**EXCERPT**:

-- Start --

The first characteristic is lowliness as in Philippians 2: the second, the energy that leads a soul on, with Christ in glory as its object. This is the whole power. The basis of the whole thing is, that Christ is in the glory as man. It is a wondrous truth, that man - that is, the Lord Jesus Christ - is gone into heaven on the accomplishment of that work on the ground of which man could go in, hence as our Forerunner; and that the place that man has thus got in Christ is what the Holy Ghost always sets before our minds as our object.
All the great truths of God are found centred in the cross. Seeing a man in heaven sets man aside on the earth. We have got to pass through the world till Christ comes, and the question is how we walk down here till then. Of some the Apostle tells us weeping. We are looking for Christ to change our vile bodies. Till then we are not in the full result. That is what is set before our minds; but Christ is presented as already set down at the right hand of God, the distinct testimony of our accomplished salvation, and the blessing into which it brings.
225 Our calling is heavenly. Nothing is more important than our distinct apprehension that our calling is to be with Christ and like Christ where He is now. There is a full definite revelation of it all now. It is not merely that we are cleared of sin, but that God has a purpose about us which forms the object of the running here. "For whom He did foreknow He also did predestinate to be conformed to the image of His Son, that He might be the firstborn among many brethren." The Cross was the turning point between that which tested man's responsibility down here and God's purpose concerning us. Before the world was, God had this purpose about believers, to have us there like His Son (Prov. 8). God, according to this purpose, would have us in this glory with His Son - the personal dignity of the Lord being always kept safe. You never find the saints said to be brought into this glory, without the guarding of His perfect excellency. The heart delights in preserving it.

-- End --

**GOAL**: From the excerpt on the heavenly calling, quote every sentence that contains the word "glory." The material that comes next is not needed.

**SUPPLIED MATERIAL**:
-- Start --

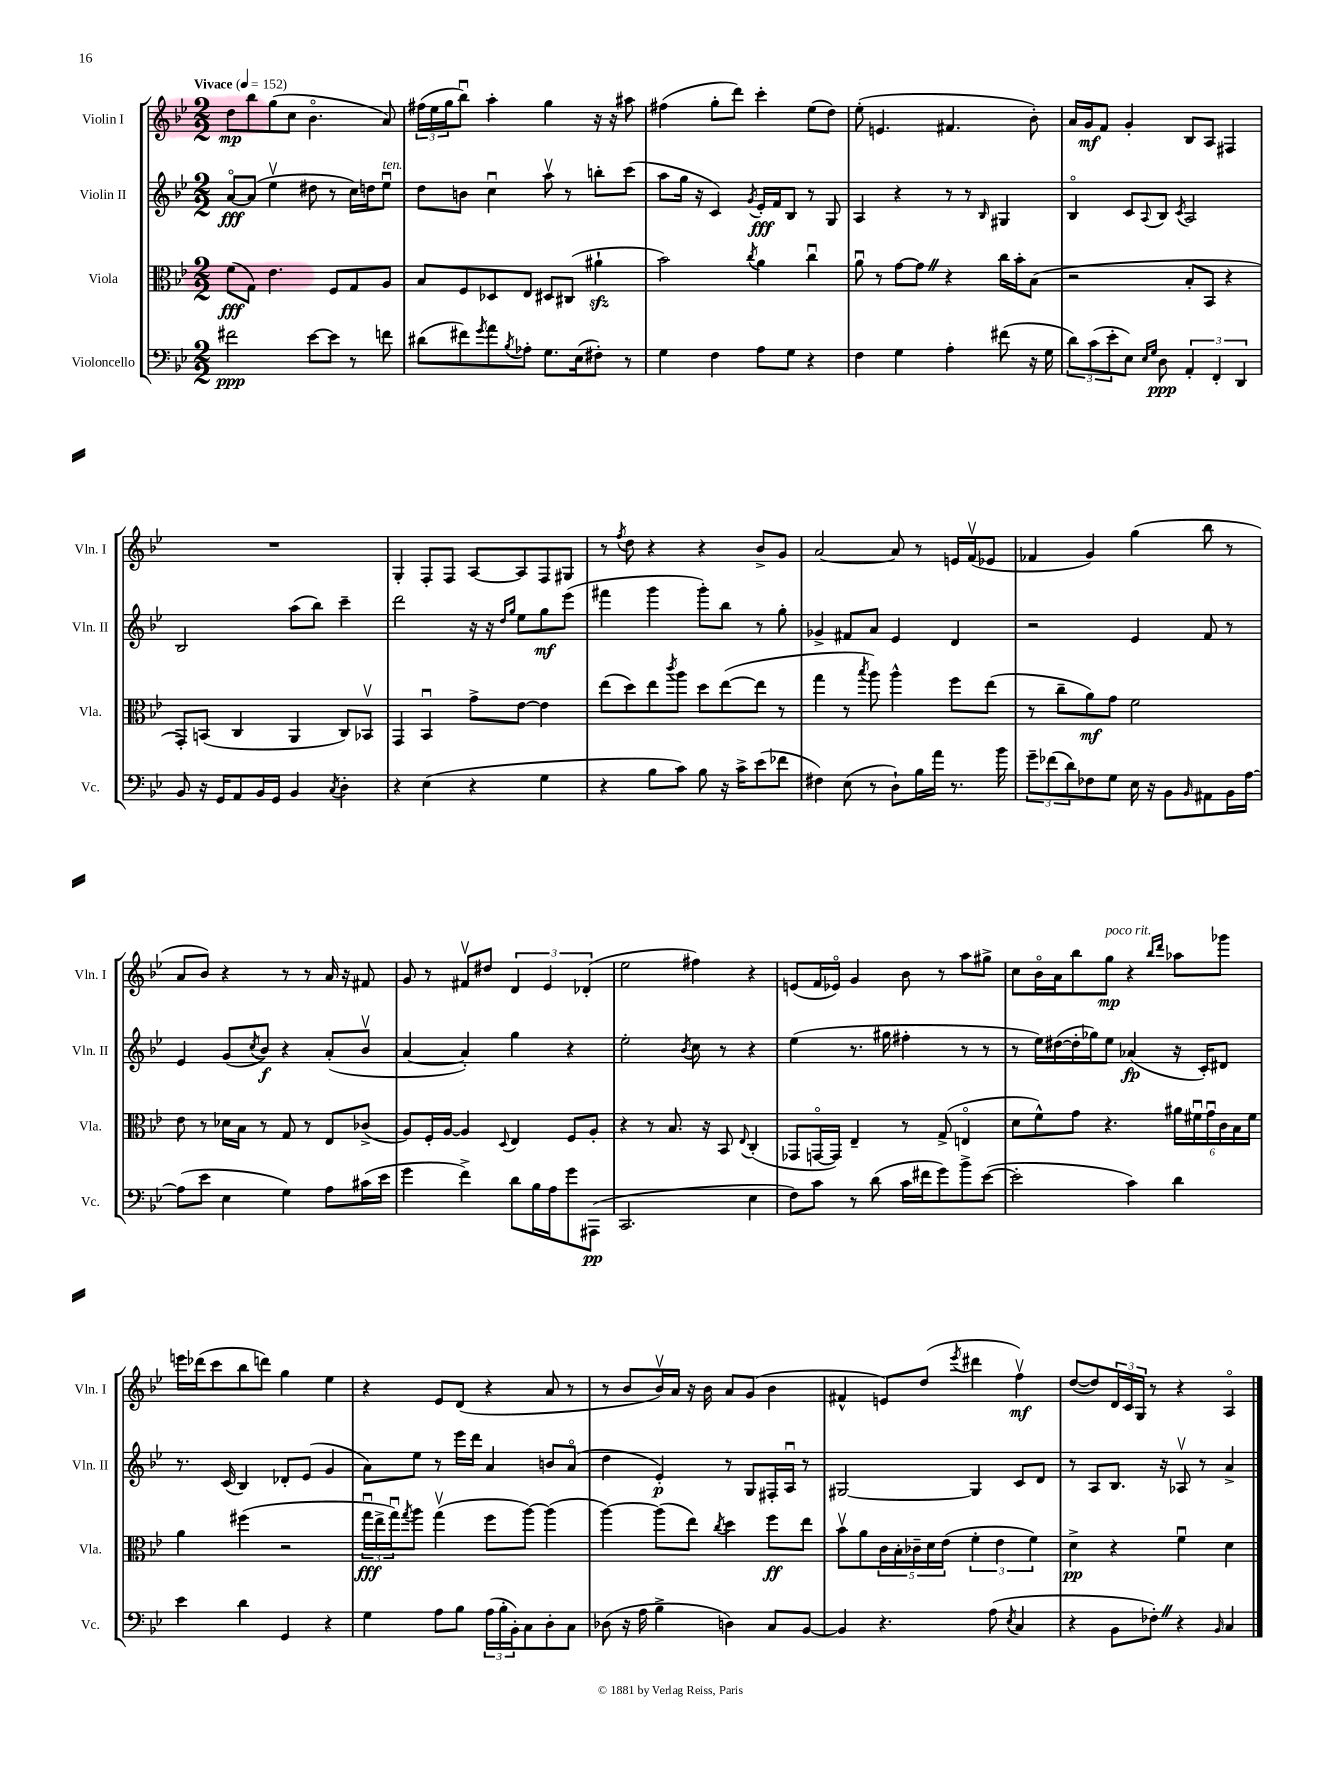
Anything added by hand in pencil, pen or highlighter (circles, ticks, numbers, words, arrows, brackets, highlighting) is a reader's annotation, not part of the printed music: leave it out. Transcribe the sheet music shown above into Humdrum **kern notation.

-- End --

**TASK ANSWER**:
1. "The first characteristic is lowliness as in Philippians 2: the second, the energy that leads a soul on, with Christ in glory as its object."
2. "The basis of the whole thing is, that Christ is in the glory as man."
3. "God, according to this purpose, would have us in this glory with His Son - the personal dignity of the Lord being always kept safe."
4. "You never find the saints said to be brought into this glory, without the guarding of His perfect excellency."